Voting was heavy statewide. Nearly a half-million Arkansans voted early — a record — and election officials predicted that 65 percent of the state's 1.6 million registered voters will cast a ballot, or about 1.04 million.

State GOP leaders wanted to build on gains they made in the state two years ago, with Republican candidates and affiliated groups running ads trying to link Democrats throughout the state to Obama and his federal health care overhaul.

Democrats in turn relied increasingly on Gov. Mike Beebe, who was re-elected in 2010, to help his party stop a potential GOP takeover of the Legislature.

"I've been saying all along I think it's close. You see polls both ways," Beebe said Tuesday at his precinct in Searcy. "It's close right now. The House and Senate are close right now. I expect they'll be close one way or the other tomorrow morning."

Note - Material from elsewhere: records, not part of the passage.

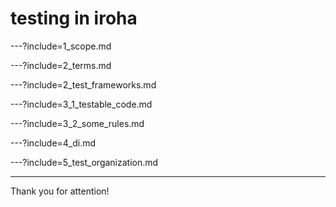 # testing in iroha

---?include=1_scope.md

---?include=2_terms.md

---?include=2_test_frameworks.md

---?include=3_1_testable_code.md

---?include=3_2_some_rules.md

---?include=4_di.md

---?include=5_test_organization.md

---

Thank you for attention!


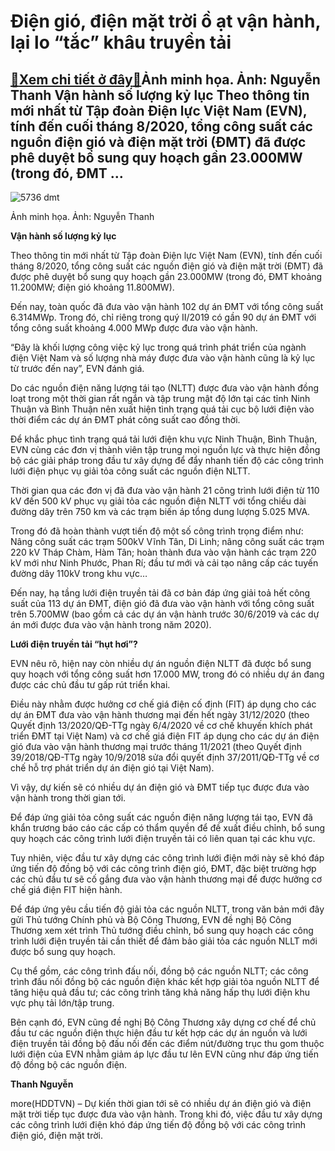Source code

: Điện gió, điện mặt trời ồ ạt vận hành, lại lo “tắc” khâu truyền tải
===================================================================

[:gift:Xem chi tiết ở đây:gift:](https://hddtvn.com/dien-gio-dien-mat-troi-o-at-van-hanh-lai-lo-tac-khau-truyen-tai/)Ảnh minh họa. Ảnh: Nguyễn Thanh Vận hành số lượng kỷ lục Theo thông tin mới nhất từ Tập đoàn Điện lực Việt Nam (EVN), tính đến cuối tháng 8/2020, tổng công suất các nguồn điện gió và điện mặt trời (ĐMT) đã được phê duyệt bổ sung quy hoạch gần 23.000MW (trong đó, ĐMT …
----------------------------------------------------------------------------------------------------------------------------------------------------------------------------------------------------------------------------------------------------------------------------





![5736 dmt](https://haiquanonline.com.vn/stores/news_dataimages/thanhnt/072020/08/12/in_article/5736_dmt.jpg?rt=20200906074654 "undefined")


Ảnh minh họa. Ảnh: Nguyễn Thanh



**Vận hành số lượng kỷ lục**


Theo thông tin mới nhất từ Tập đoàn Điện lực Việt Nam (EVN), tính đến cuối tháng 8/2020, tổng công suất các nguồn điện gió và điện mặt trời (ĐMT) đã được phê duyệt bổ sung quy hoạch gần 23.000MW (trong đó, ĐMT khoảng 11.200MW; điện gió khoảng 11.800MW).


Đến nay, toàn quốc đã đưa vào vận hành 102 dự án ĐMT với tổng công suất 6.314MWp. Trong đó, chỉ riêng trong quý II/2019 có gần 90 dự án ĐMT với tổng công suất khoảng 4.000 MWp được đưa vào vận hành.


“Đây là khối lượng công việc kỷ lục trong quá trình phát triển của ngành điện Việt Nam và số lượng nhà máy được đưa vào vận hành cũng là kỷ lục từ trước đến nay”, EVN đánh giá.


Do các nguồn điện năng lượng tái tạo (NLTT) được đưa vào vận hành đồng loạt trong một thời gian rất ngắn và tập trung mật độ lớn tại các tỉnh Ninh Thuận và Bình Thuận nên xuất hiện tình trạng quá tải cục bộ lưới điện vào thời điểm các dự án ĐMT phát công suất cao đồng thời.


Để khắc phục tình trạng quá tải lưới điện khu vực Ninh Thuận, Bình Thuận, EVN cùng các đơn vị thành viên tập trung mọi nguồn lực và thực hiện đồng bộ các giải pháp trong đầu tư xây dựng để đẩy nhanh tiến độ các công trình lưới điện phục vụ giải tỏa công suất các nguồn điện NLTT.


Thời gian qua các đơn vị đã đưa vào vận hành 21 công trình lưới điện từ 110 kV đến 500 kV phục vụ giải tỏa các nguồn điện NLTT với tổng chiều dài đường dây trên 750 km và các trạm biến áp tổng dung lượng 5.025 MVA.


Trong đó đã hoàn thành vượt tiến độ một số công trình trọng điểm như: Nâng công suất các trạm 500kV Vĩnh Tân, Di Linh; nâng công suất các trạm 220 kV Tháp Chàm, Hàm Tân; hoàn thành đưa vào vận hành các trạm 220 kV mới như Ninh Phước, Phan Rí; đầu tư mới và cải tạo nâng cấp các tuyến đường dây 110kV trong khu vực…


Đến nay, hạ tầng lưới điện truyền tải đã cơ bản đáp ứng giải toả hết công suất của 113 dự án ĐMT, điện gió đã đưa vào vận hành với tổng công suất trên 5.700MW (bao gồm cả các dự án vận hành trước 30/6/2019 và các dự án mới được đưa vào vận hành trong năm 2020).


**Lưới điện truyền tải “hụt hơi”?**


EVN nêu rõ, hiện nay còn nhiều dự án nguồn điện NLTT đã được bổ sung quy hoạch với tổng công suất hơn 17.000 MW, trong đó có nhiều dự án đang được các chủ đầu tư gấp rút triển khai.


Điều này nhằm được hưởng cơ chế giá điện cố định (FIT) áp dụng cho các dự án ĐMT đưa vào vận hành thương mại đến hết ngày 31/12/2020 (theo Quyết định 13/2020/QĐ-TTg ngày 6/4/2020 về cơ chế khuyến khích phát triển ĐMT tại Việt Nam) và cơ chế giá điện FIT áp dụng cho các dự án điện gió đưa vào vận hành thương mại trước tháng 11/2021 (theo Quyết định 39/2018/QĐ-TTg ngày 10/9/2018 sửa đổi quyết định 37/2011/QĐ-TTg về cơ chế hỗ trợ phát triển dự án điện gió tại Việt Nam).


Vì vậy, dự kiến sẽ có nhiều dự án điện gió và ĐMT tiếp tục được đưa vào vận hành trong thời gian tới.


Để đáp ứng giải tỏa công suất các nguồn điện năng lượng tái tạo, EVN đã khẩn trương báo cáo các cấp có thẩm quyền để đề xuất điều chỉnh, bổ sung quy hoạch các công trình lưới điện truyền tải có liên quan tại các khu vực.


Tuy nhiên, việc đầu tư xây dựng các công trình lưới điện mới này sẽ khó đáp ứng tiến độ đồng bộ với các công trình điện gió, ĐMT, đặc biệt trường hợp các chủ đầu tư sẽ cố gắng đưa vào vận hành thương mại để được hưởng cơ chế giá điện FIT hiện hành.


Để đáp ứng yêu cầu tiến độ giải tỏa các nguồn NLTT, trong văn bản mới đây gửi Thủ tướng Chính phủ và Bộ Công Thương, EVN đề nghị Bộ Công Thương xem xét trình Thủ tướng điều chỉnh, bổ sung quy hoạch các công trình lưới điện truyền tải cần thiết để đảm bảo giải tỏa các nguồn NLLT mới được bổ sung quy hoạch.


Cụ thể gồm, các công trình đấu nối, đồng bộ các nguồn NLTT; các công trình đấu nối đồng bộ các nguồn điện khác kết hợp giải tỏa nguồn NLTT để tăng hiệu quả đầu tư; các công trình tăng khả năng hấp thụ lưới điện khu vực phụ tải lớn/tập trung.


Bên cạnh đó, EVN cũng đề nghị Bộ Công Thương xây dựng cơ chế để chủ đầu tư các nguồn điện thực hiện đầu tư kết hợp các dự án nguồn và lưới điện truyền tải đồng bộ đấu nối đến các điểm nút/đường trục thu gom thuộc lưới điện của EVN nhằm giảm áp lực đầu tư lên EVN cũng như đáp ứng tiến độ đồng bộ các nguồn điện.




**Thanh Nguyễn**



more(HDDTVN) – Dự kiến thời gian tới sẽ có nhiều dự án điện gió và điện mặt trời tiếp tục được đưa vào vận hành. Trong khi đó, việc đầu tư xây dựng các công trình lưới điện khó đáp ứng tiến độ đồng bộ với các công trình điện gió, điện mặt trời.

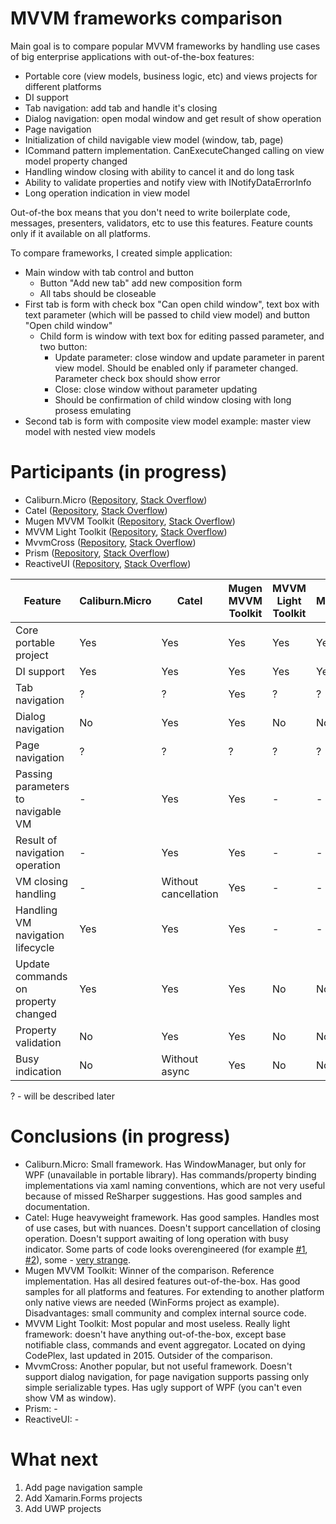 # MVVM frameworks comparison

Main goal is to compare popular MVVM frameworks by handling use cases of big enterprise applications with out-of-the-box features:
* Portable core (view models, business logic, etc) and views projects for different platforms
* DI support
* Tab navigation: add tab and handle it's closing
* Dialog navigation: open modal window and get result of show operation
* Page navigation
* Initialization of child navigable view model (window, tab, page)
* ICommand pattern implementation. CanExecuteChanged calling on view model property changed
* Handling window closing with ability to cancel it and do long task
* Ability to validate properties and notify view with INotifyDataErrorInfo
* Long operation indication in view model

Out-of-the box means that you don't need to write boilerplate code, messages, presenters, validators, etc to use this features. Feature counts only if it available on all platforms.

To compare frameworks, I created simple application:
* Main window with tab control and button
  * Button "Add new tab" add new composition form
  * All tabs should be closeable
* First tab is form with check box "Can open child window", text box with text parameter (which will be passed to child view model) and button "Open child window"
  * Child form is window with text box for editing passed parameter, and two button:
    * Update parameter: close window and update parameter in parent view model. Should be enabled only if parameter changed. Parameter check box should show error
    * Close: close window without parameter updating
    * Should be confirmation of child window closing with long prosess emulating
* Second tab is form with composite view model example: master view model with nested view models

# Participants (in progress)
- Caliburn.Micro ([Repository](https://github.com/Caliburn-Micro/Caliburn.Micro), [Stack Overflow](http://stackoverflow.com/questions/tagged/caliburn.micro))
- Catel ([Repository](https://github.com/catel/catel), [Stack Overflow](http://stackoverflow.com/questions/tagged/catel))
- Mugen MVVM Toolkit ([Repository](https://github.com/MugenMvvmToolkit/MugenMvvmToolkit), [Stack Overflow](http://stackoverflow.com/questions/tagged/mugenmvvmtoolkit))
- MVVM Light Toolkit ([Repository](https://mvvmlight.codeplex.com/), [Stack Overflow](http://stackoverflow.com/questions/tagged/mvvm-light))
- MvvmCross ([Repository](https://github.com/MvvmCross/MvvmCross), [Stack Overflow](http://stackoverflow.com/questions/tagged/mvvmcross))
- Prism ([Repository](https://github.com/PrismLibrary/Prism), [Stack Overflow](http://stackoverflow.com/questions/tagged/prism))
- ReactiveUI ([Repository](https://github.com/reactiveui/ReactiveUI), [Stack Overflow](http://stackoverflow.com/questions/tagged/reactiveui))

Feature | Caliburn.Micro | Catel | Mugen MVVM Toolkit | MVVM Light Toolkit | MvvmCross | Prism | ReactiveUI
--- | --- | --- | --- | --- | --- | --- | ---
Core portable project | Yes | Yes | Yes | Yes | Yes | ? | ?
DI support | Yes | Yes | Yes | Yes | Yes | ? | ?
Tab navigation | ? | ? | Yes | ? | ? | ? | ?
Dialog navigation | No | Yes | Yes | No | No | ? | ?
Page navigation | ? | ? | ? | ? | ? | ? | ?
Passing parameters to navigable VM | - | Yes | Yes | - | - | ? | ?
Result of navigation operation | - | Yes | Yes | - | - | ? | ?
VM closing handling | - | Without cancellation | Yes | - | - | ? | ?
Handling VM navigation lifecycle | Yes | Yes | Yes | - | - | ? | ?
Update commands on property changed | Yes | Yes | Yes | No | No | ? | ?
Property validation | No | Yes | Yes | No | No | ? | ?
Busy indication | No | Without async | Yes | No | No | ? | ?

? - will be described later

# Conclusions (in progress)
- Caliburn.Micro: Small framework. Has WindowManager, but only for WPF (unavailable in portable library). Has commands/property binding implementations via xaml naming conventions, which are not very useful because of missed ReSharper suggestions. Has good samples and documentation.
- Catel: Huge heavyweight framework. Has good samples. Handles most of use cases, but with nuances. Doesn't support cancellation of closing operation. Doesn't support awaiting of long operation with busy indicator. Some parts of code looks overengineered (for example [#1](https://github.com/Catel/Catel/blob/51b8685daa31f7bbcf664b81612020e689737b09/src/Catel.Core/Catel.Core.Shared/Data/Interfaces/IAdvancedNotifyPropertyChanged.cs#L15), [#2](https://github.com/Catel/Catel/blob/51b8685daa31f7bbcf664b81612020e689737b09/src/Catel.MVVM/Catel.MVVM.Shared/MVVM/ViewModels/Interfaces/IProgressNotifyableViewModel.cs#L14)), some - [very strange](https://github.com/Catel/Catel/blob/51b8685daa31f7bbcf664b81612020e689737b09/src/Catel.Core/Catel.Core.Shared/Runtime/ReferenceEqualityComparer.cs#L39-L45).
- Mugen MVVM Toolkit: Winner of the comparison. Reference implementation. Has all desired features out-of-the-box. Has good samples for all platforms and features. For extending to another platform only native views are needed (WinForms project as example). Disadvantages: small community and complex internal source code.
- MVVM Light Toolkit: Most popular and most useless. Really light framework: doesn't have anything out-of-the-box, except base notifiable class, commands and event aggregator. Located on dying CodePlex, last updated in 2015. Outsider of the comparison.
- MvvmCross: Another popular, but not useful framework. Doesn't support dialog navigation, for page navigation supports passing only simple serializable types. Has ugly support of WPF (you can't even show VM as window).
- Prism: -
- ReactiveUI: -

# What next
1. Add page navigation sample
2. Add Xamarin.Forms projects
3. Add UWP projects
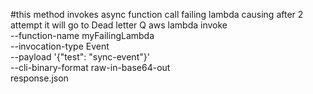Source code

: 
#this method invokes async function call failing lambda causing after 2 attempt it will go to Dead letter Q
aws lambda invoke \
  --function-name myFailingLambda \
  --invocation-type Event \
  --payload '{"test": "sync-event"}' \
  --cli-binary-format raw-in-base64-out \
  response.json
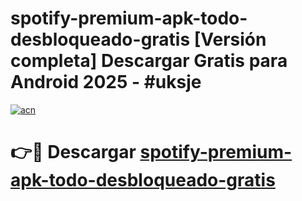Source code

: # spotify-premium-apk-todo-desbloqueado-gratis  [Versión completa] Descargar Gratis para Android 2025 - #uksje

[![acn](https://github.com/user-attachments/assets/0f9c940e-d8b0-45ae-aac7-cd30a18b3e1c)](https://apps.freeplayer.one?title=spotify-premium-apk-todo-desbloqueado-gratis&ref=9F)

# 👉🔴 Descargar [spotify-premium-apk-todo-desbloqueado-gratis](https://apps.freeplayer.one?title=spotify-premium-apk-todo-desbloqueado-gratis&ref=9F)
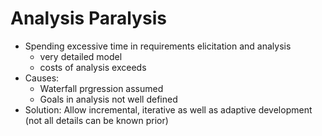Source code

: # Analysis Paralysis

- Spending excessive time in requirements elicitation and analysis
  - very detailed model
  - costs of analysis exceeds
- Causes:
  - Waterfall prgression assumed
  - Goals in analysis not well defined
- Solution: Allow incremental, iterative as well as adaptive development (not all details can be known prior)
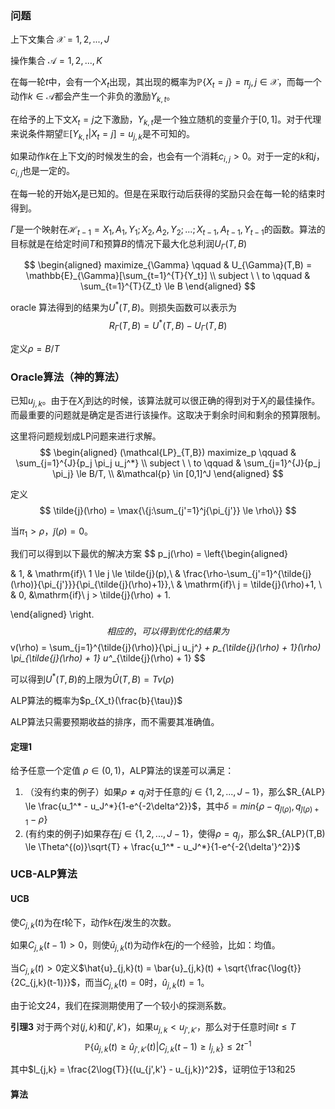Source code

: ### 问题
上下文集合 $\mathcal{X} = {1, 2, ..., J}$

操作集合 $\mathcal{A}={1, 2, ..., K}$

在每一轮$t$中，会有一个$X_t$出现，其出现的概率为$\mathbb{P}\{X_t = j\} = \pi_j, j\in \mathcal{X}$，而每一个动作$k \in \mathcal{A}$都会产生一个非负的激励$Y_{k,t}$。

在给予的上下文$X_t = j$之下激励，$Y_{k,t}$是一个独立随机的变量介于$[0, 1]$。对于代理来说条件期望$\mathbb{E}[Y_{k,t}|X_t=j]=u_{j,k}$是不可知的。

如果动作$k$在上下文$j$的时候发生的会，也会有一个消耗$c_{i,j} > 0$。对于一定的$k$和$j$，$c_{i,j}$也是一定的。

在每一轮的开始$X_t$是已知的。但是在采取行动后获得的奖励只会在每一轮的结束时得到。

$\Gamma$是一个映射在$\mathcal{H}_{t-1}={X_1,A_1,Y_1;X_2,A_2,Y_2; ...; X_{t-1},A_{t-1},Y_{t-1}}$的函数。算法的目标就是在给定时间$T$和预算$B$的情况下最大化总利润$U_{\Gamma}(T,B)$

$$
\begin{aligned}
maximize_{\Gamma} \qquad & U_{\Gamma}(T,B) = \mathbb{E}_{\Gamma}[\sum_{t=1}^{T}{Y_t}]
\\
subject \ \ to \qquad & \sum_{t=1}^{T}{Z_t} \le B
\end{aligned}
$$

oracle 算法得到的结果为$U^*(T,B)$。则损失函数可以表示为
$$
R_{\Gamma}(T,B)=U^*(T,B) - U_{\Gamma}(T,B)
$$

定义$\rho = B/T$

### Oracle算法（神的算法）
已知$u_{j,k}$。由于在$X_j$到达的时候，该算法就可以很正确的得到对于$X_j$的最佳操作。而最重要的问题就是确定是否进行该操作。这取决于剩余时间和剩余的预算限制。

这里将问题规划成LP问题来进行求解。
$$
\begin{aligned}
(\mathcal{LP}_{T,B}) maximize_p \qquad & \sum_{j=1}^{J}{p_j \pi_j u_j^*}
\\
subject \ \ to \qquad & \sum_{j=1}^{J}{p_j \pi_j} \le B/T, 
\\
&\mathcal{p} \in [0,1]^J
\end{aligned}
$$

定义
$$
\tilde{j}(\rho) = \max{\{j:\sum_{j'=1}^j{\pi_{j'}} \le \rho\}}
$$

当$\pi_1 > \rho$，$\tilde{j}(\rho)=0$。

我们可以得到以下最优的解决方案
$$
p_j(\rho) = \left\{\begin{aligned}

& 1, & \mathrm{if}\ 1 \le j \le \tilde{j}(p),\\
& \frac{\rho-\sum_{j'=1}^{\tilde{j}(\rho)}{\pi_{j'}}}{\pi_{\tilde{j}(\rho)+1}},\ & \mathrm{if}\ j = \tilde{j}(\rho)+1, \\
& 0, &\mathrm{if}\ j > \tilde{j}(\rho) + 1.

\end{aligned}
\right.
$$
相应的，可以得到优化的结果为
$$
v(\rho) = \sum_{j=1}^{\tilde{j}(\rho)}{\pi_j u_j^*} + p_{\tilde{j}(\rho) + 1}(\rho) \pi_{\tilde{j}(\rho) + 1} u^*_{\tilde{j}(\rho) + 1}
$$

可以得到$U^*(T,B)$的上限为$\widehat{U}(T,B) = Tv(\rho)$

ALP算法的概率为$p_{X_t}(\frac{b}{\tau})$

ALP算法只需要预期收益的排序，而不需要其准确值。

#### 定理1 
给予任意一个定值 $\rho \in (0, 1)$，ALP算法的误差可以满足：
1. （没有约束的例子）如果$\rho \not ={q_j}$对于任意的$j\in\{1,2, ..., J-1\}$，那么$R_{ALP} \le \frac{u_1^* - u_J^*}{1-e^{-2\delta^2}}$，其中$\delta = min\{\rho - q_{\tilde{j}(\rho)}, q_{\tilde{j}(\rho) + 1} - \rho\}$
2. (有约束的例子)如果存在$j\in \{1, 2, ..., J-1\}$，使得$\rho = q_j$，那么$R_{ALP}(T,B) \le \Theta^{(o)}\sqrt{T} + \frac{u_1^* - u_J^*}{1-e^{-2{\delta'}^2}}$

### UCB-ALP算法
#### UCB

使$C_{j,k}(t)$为在$t$轮下，动作$k$在$j$发生的次数。

如果$C_{j,k}(t-1) > 0$，则使$\bar{u}_{j,k}(t)$为动作$k$在$j$的一个经验，比如：均值。

当$C_{j,k}(t) > 0$定义$\hat{u}_{j,k}(t) = \bar{u}_{j,k}(t) + \sqrt{\frac{\log{t}}{2C_{j,k}(t-1)}}$，而当$C_{j,k}(t) = 0$时，$\hat{u}_{j,k}(t) = 1$。

由于论文$24$，我们在探测期使用了一个较小的探测系数。

**引理3** 对于两个对$(j,k)$和$(j', k')$，如果$u_{j,k} < u_{j',k'}$，那么对于任意时间$t \le T$
$$
\mathbb{P}\{\hat{u}_{j,k}(t) \ge \hat{u}_{j',k'}(t) | C_{j,k}(t-1) \ge l_{j,k}\} \le 2t^{-1}
$$

其中$l_{j,k} = \frac{2\log{T}}{(u_{j',k'} - u_{j,k})^2}$，证明位于13和25

#### 算法
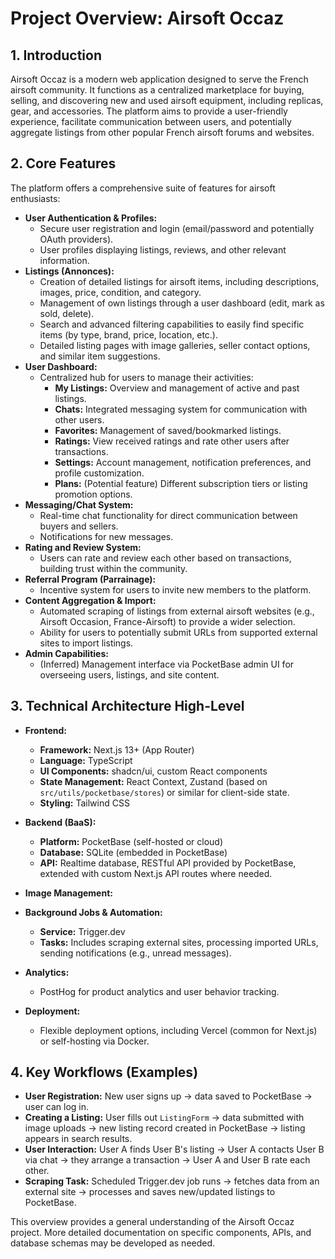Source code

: # Project Overview: Airsoft Occaz

## 1. Introduction

Airsoft Occaz is a modern web application designed to serve the French airsoft community. It functions as a centralized marketplace for buying, selling, and discovering new and used airsoft equipment, including replicas, gear, and accessories. The platform aims to provide a user-friendly experience, facilitate communication between users, and potentially aggregate listings from other popular French airsoft forums and websites.

## 2. Core Features

The platform offers a comprehensive suite of features for airsoft enthusiasts:

*   **User Authentication & Profiles:**
    *   Secure user registration and login (email/password and potentially OAuth providers).
    *   User profiles displaying listings, reviews, and other relevant information.
*   **Listings (Annonces):**
    *   Creation of detailed listings for airsoft items, including descriptions, images, price, condition, and category.
    *   Management of own listings through a user dashboard (edit, mark as sold, delete).
    *   Search and advanced filtering capabilities to easily find specific items (by type, brand, price, location, etc.).
    *   Detailed listing pages with image galleries, seller contact options, and similar item suggestions.
*   **User Dashboard:**
    *   Centralized hub for users to manage their activities:
        *   **My Listings:** Overview and management of active and past listings.
        *   **Chats:** Integrated messaging system for communication with other users.
        *   **Favorites:** Management of saved/bookmarked listings.
        *   **Ratings:** View received ratings and rate other users after transactions.
        *   **Settings:** Account management, notification preferences, and profile customization.
        *   **Plans:** (Potential feature) Different subscription tiers or listing promotion options.
*   **Messaging/Chat System:**
    *   Real-time chat functionality for direct communication between buyers and sellers.
    *   Notifications for new messages.
*   **Rating and Review System:**
    *   Users can rate and review each other based on transactions, building trust within the community.
*   **Referral Program (Parrainage):**
    *   Incentive system for users to invite new members to the platform.
*   **Content Aggregation & Import:**
    *   Automated scraping of listings from external airsoft websites (e.g., Airsoft Occasion, France-Airsoft) to provide a wider selection.
    *   Ability for users to potentially submit URLs from supported external sites to import listings.
*   **Admin Capabilities:**
    *   (Inferred) Management interface via PocketBase admin UI for overseeing users, listings, and site content.

## 3. Technical Architecture High-Level

*   **Frontend:**
    *   **Framework:** Next.js 13+ (App Router)
    *   **Language:** TypeScript
    *   **UI Components:** shadcn/ui, custom React components
    *   **State Management:** React Context, Zustand (based on `src/utils/pocketbase/stores`) or similar for client-side state.
    *   **Styling:** Tailwind CSS
*   **Backend (BaaS):**
    *   **Platform:** PocketBase (self-hosted or cloud)
    *   **Database:** SQLite (embedded in PocketBase)
    *   **API:** Realtime database, RESTful API provided by PocketBase, extended with custom Next.js API routes where needed.
*   **Image Management:**
    
*   **Background Jobs & Automation:**
    *   **Service:** Trigger.dev
    *   **Tasks:** Includes scraping external sites, processing imported URLs, sending notifications (e.g., unread messages).
*   **Analytics:**
    *   PostHog for product analytics and user behavior tracking.
*   **Deployment:**
    *   Flexible deployment options, including Vercel (common for Next.js) or self-hosting via Docker.

## 4. Key Workflows (Examples)

*   **User Registration:** New user signs up -> data saved to PocketBase -> user can log in.
*   **Creating a Listing:** User fills out `ListingForm` -> data submitted with image uploads -> new listing record created in PocketBase -> listing appears in search results.
*   **User Interaction:** User A finds User B's listing -> User A contacts User B via chat -> they arrange a transaction -> User A and User B rate each other.
*   **Scraping Task:** Scheduled Trigger.dev job runs -> fetches data from an external site -> processes and saves new/updated listings to PocketBase.

This overview provides a general understanding of the Airsoft Occaz project. More detailed documentation on specific components, APIs, and database schemas may be developed as needed.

Beebe, who leaves office in early 2015 and is not on this year's ballot, has said he wants to expand Medicaid under the new health care law when legislators return to Little Rock in January. Republicans want to explore cutting the income tax and possibly reducing state spending.

Republicans have not had a majority at the state Legislature since 1874, a run of 138 years, and Arkansas is the only former Confederate state where Democrats control the Legislature and the governor's office.

The GOP also hoped to win the state's only Democrat-held congressional seat in south Arkansas. U.S. Rep. Mike Ross' decision to not seek re-election has opened up a race between Republican Tom Cotton, an Army veteran and management consultant, and Democrat Gene Jeffress, a state senator.

The election pits Democrat Scott Ellington, a local prosecutor, against Republican U.S. Rep. Rick Crawford in the bid for the 1st Congressional District in east Arkansas. Ellington helped negotiate the deal last year that freed three men who were convicted as teenagers in the 1993 murders of three Cub Scouts in West Memphis. Crawford, who was elected in 2010 partly on a pledge to oppose any tax increases, proposed hiking taxes on millionaires earlier this year in exchange for a balanced budget amendment.

In central Arkansas, Democrat Herb Rule challenged Republican Rep. Tim Griffin in the 2nd Congressional District. Republican Rep. Steve Womack did not face any major party opposition since his Democratic challenger withdrew his candidacy over questions about his military record.

Voters will also have a say on three ballot measures, including a proposal to allow patients with certain conditions to buy medical marijuana. If approved, it would make Arkansas the first southern state to legalize medical marijuana.

Steve Chamness, 36, of Cabot, said Tuesday he couldn't back legalizing pot even a little bit.

"As a police officer, I can't see that going very well," he said.